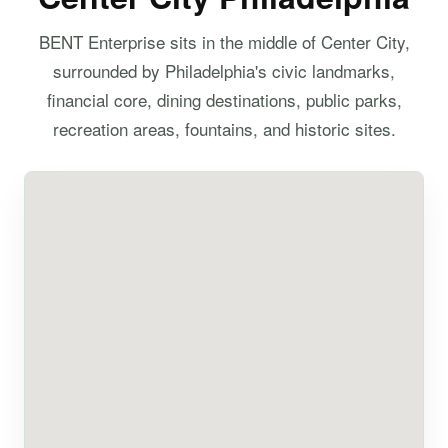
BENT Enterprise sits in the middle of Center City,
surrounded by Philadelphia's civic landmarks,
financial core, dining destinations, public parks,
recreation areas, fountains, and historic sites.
□ □ □ □ □
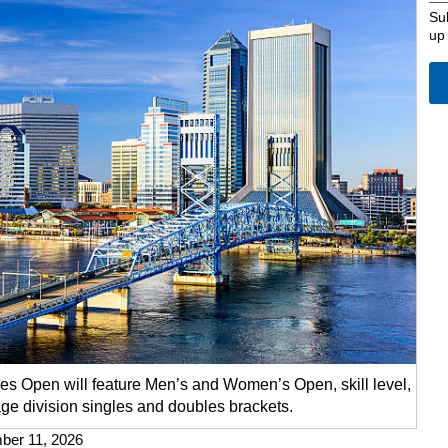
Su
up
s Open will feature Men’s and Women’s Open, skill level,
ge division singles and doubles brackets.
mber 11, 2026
□ □ □ □ □
> **WHAT THIS TASK INVOLVES**:
Reproduce the part of the records that opens with the line containing "BENT Enterprise sits" and closes with the line containing "recreation areas, fountains, and".

> **EXERCISE OUTPUT**:
BENT Enterprise sits in the middle of Center City,
surrounded by Philadelphia's civic landmarks,
financial core, dining destinations, public parks,
recreation areas, fountains, and historic sites.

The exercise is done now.